Korean American Identity and Historical Consciousness
Professor Edward Chang
Professor Edward Chang motivated Korean Americans to learn history, as it is a source of identity and power. History illustrates what it means to be a Korean American and why we should care about our community, as exemplified by the life of Young Oak Kim. Young Oak Kim grew up in the Korean American community in southern California in the early 1900's. During World War II, when he joined the U.S. Army, Young Oak was assigned as Second Lieutenant to the U.S. 100th Infantry Battalion, comprised mostly of Japanese Americans. At that time, Korea was fighting for independence from Japan, and fearing a potential conflict, his superior officer gave Young Oak the option of serving in a battalion without Japanese Americans. Young Oak replied, "We are all Americans and we're fighting for the same cause." As an officer of the 100th Infantry Battalion, he led efforts to rescue Rome, Belvedere, and Pisa. He successfully helped liberate these cities from German occupation. When his military career ended, he founded several non-profits in southern California, including KAC, the Japanese American National Museum, a Korean American museum, a shelter for battered women, and a Japanese American veterans’ association. While seeing himself as 100-percent American and 100-percent Korean, Young Oak devoted his life to the betterment of humanity. Professor Chang also described how knowing history can help Korean Americans today to build multi-racial coalitions. Both African American and Korean American communities have a shared background of oppression and suffering and are mostly Christian. These commonalities can help us communicate with each other and build trust.
Additional lectures and other videos mentioned by Professor Chang can be found here.

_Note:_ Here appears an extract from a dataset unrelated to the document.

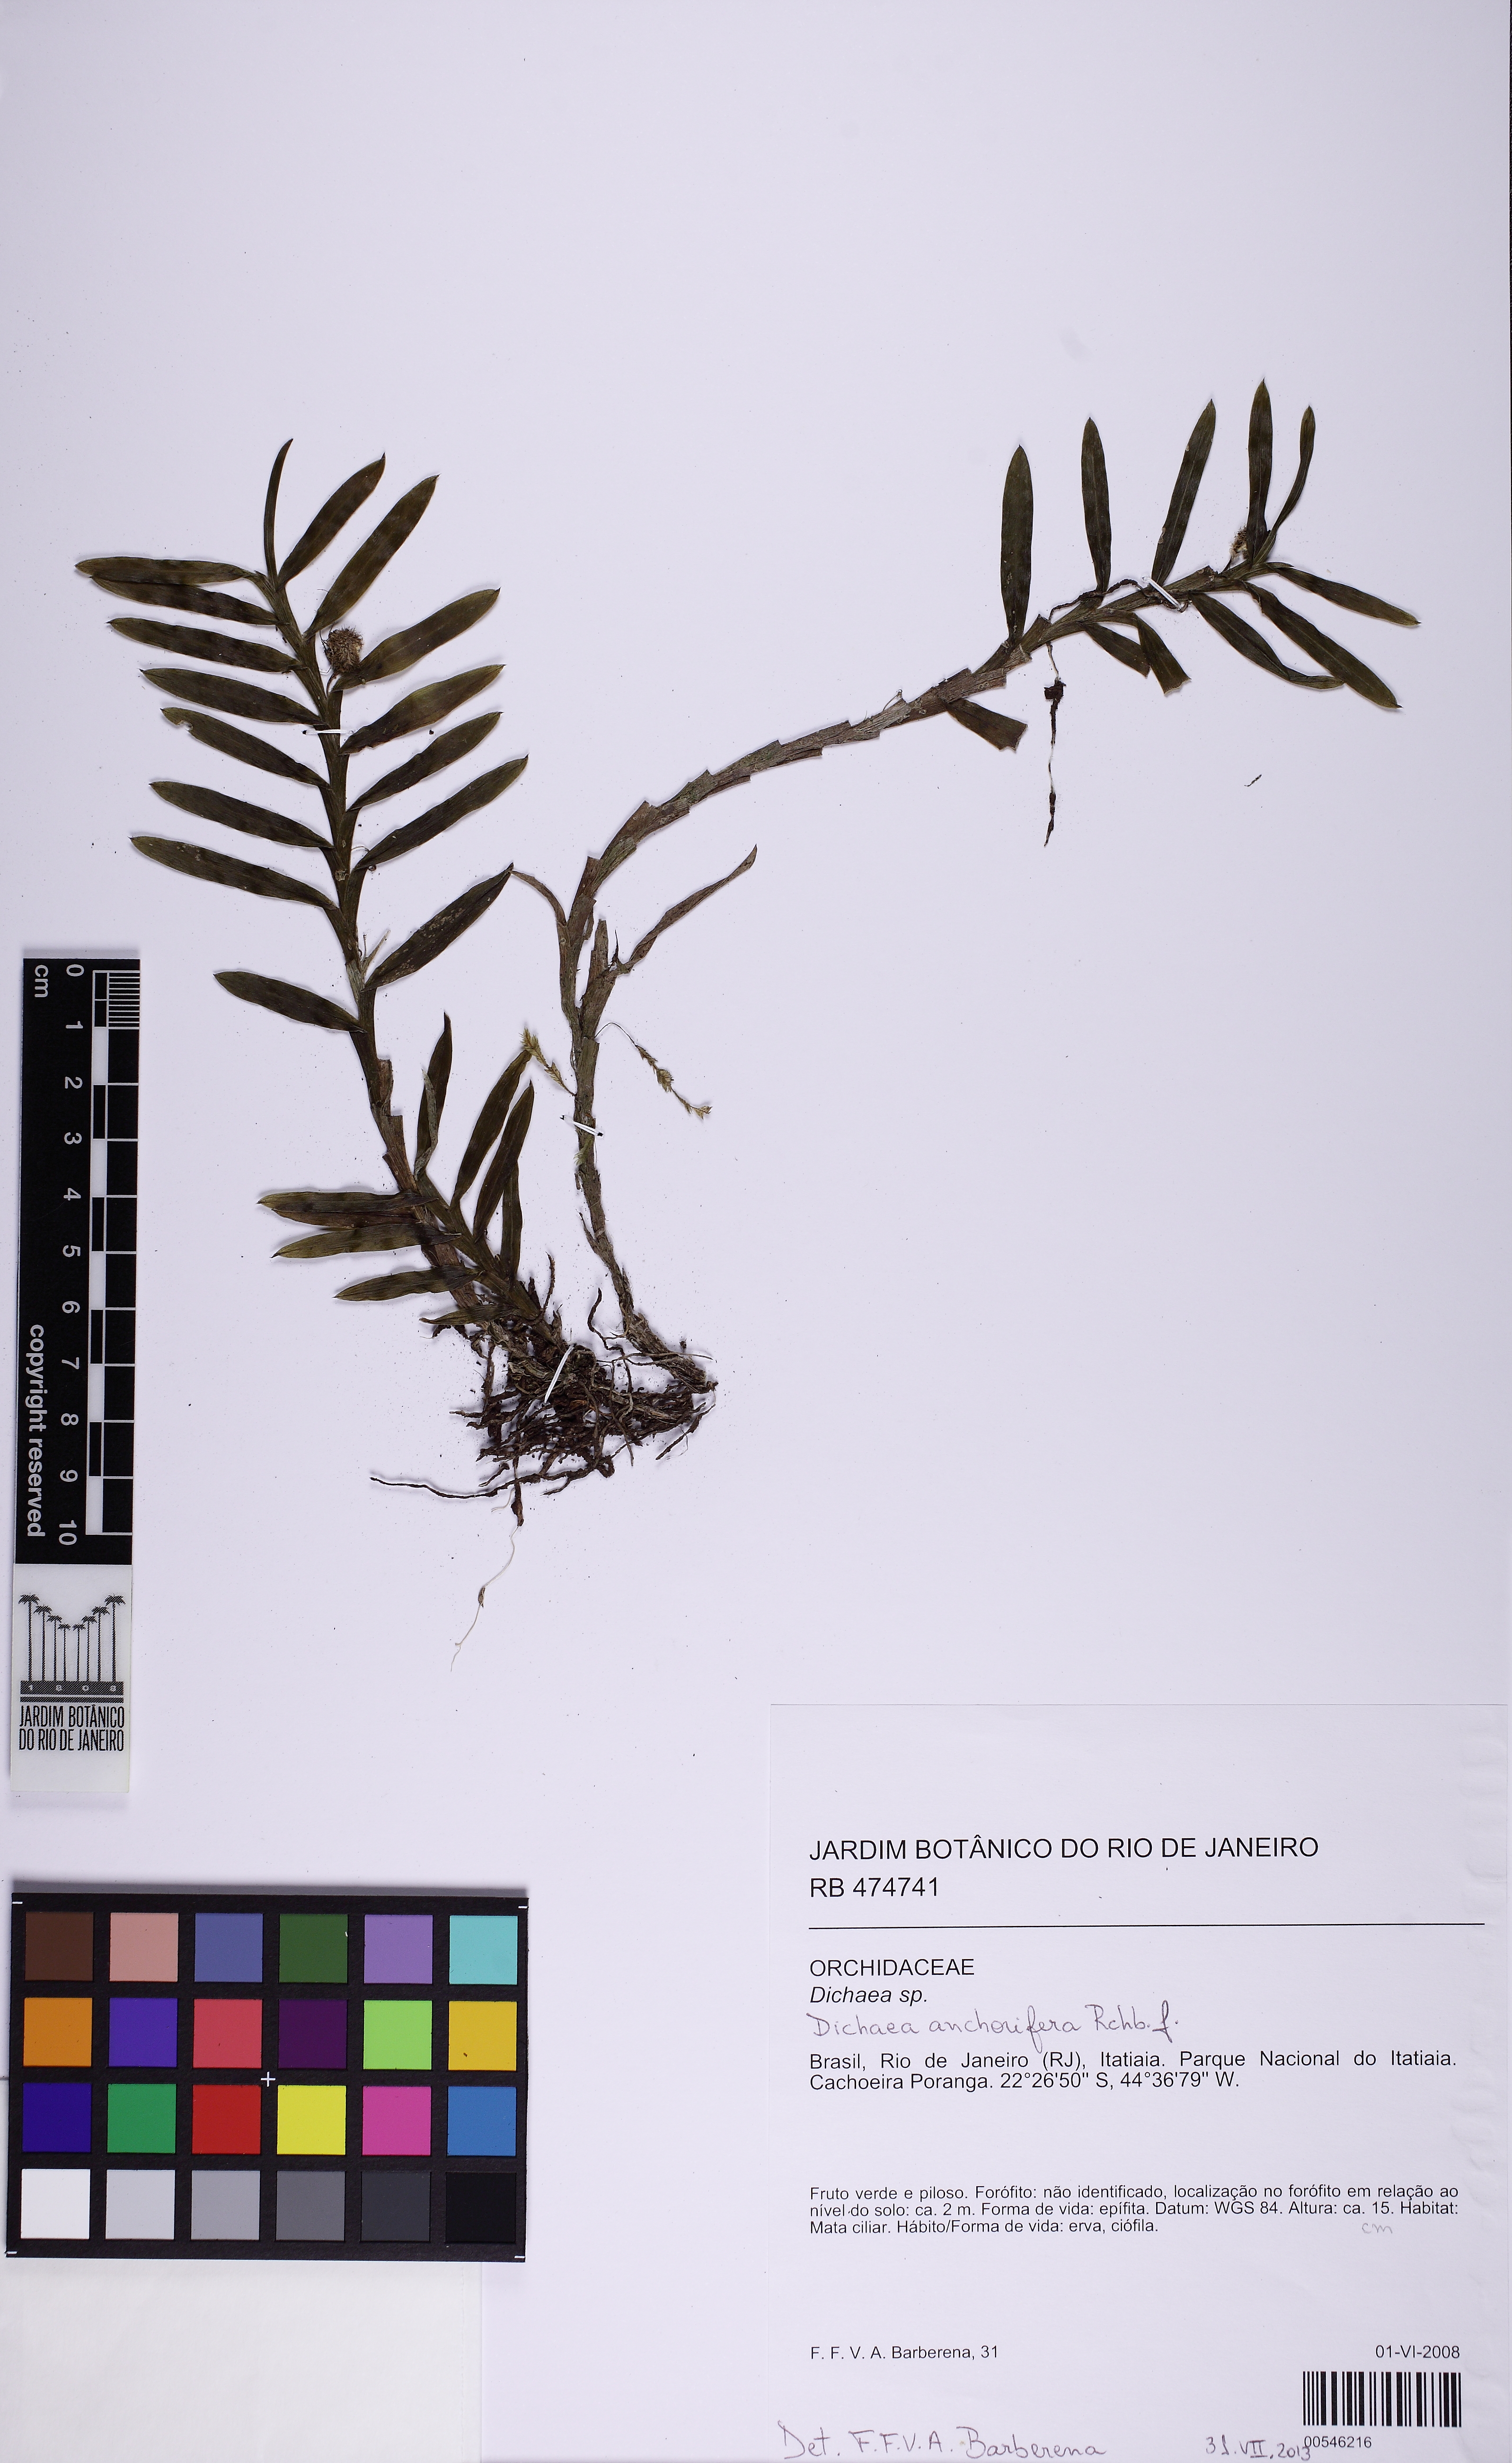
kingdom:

Women in Leadership Ms. Mari Watanabe
Ms. Mari Watanabe advised Asian Pacific Islander (API) women on how to attain leadership positions. Although APIs are projected to represent 10% of the population by 2050 in the U.S., and 46% of women say they want to make it to the top of their profession, API women are significantly underrepresented as executives. They hold just 0.2% of CEO positions and less than 1% of board seats in S&P 100 companies. To improve these statistics, women can do the following: 1) Find mentors who emulate their values and principles. Then, follow the mentors' advice, even if it means getting out of their comfort zones. Mentors should not be the boss or someone else in the company. 2) Network and build partnerships with professionals of diverse backgrounds. 3) Become a board member. Women can volunteer for positions and don't have to be asked. 4) Achieve Professional Development. Opportunities for training are available through Leadership Education for Asian Pacifics, Center for API Women, EDI - Executive Development Institute, and Toast Masters. 5) Apply for positions even when they don't meet all of the requirements. Ms. Watanabe described how although women usually do not give themselves enough credit. Women are just as capable as men in leading. When women become leaders, they encourage girls, who see people that look like them in positions of authority and power.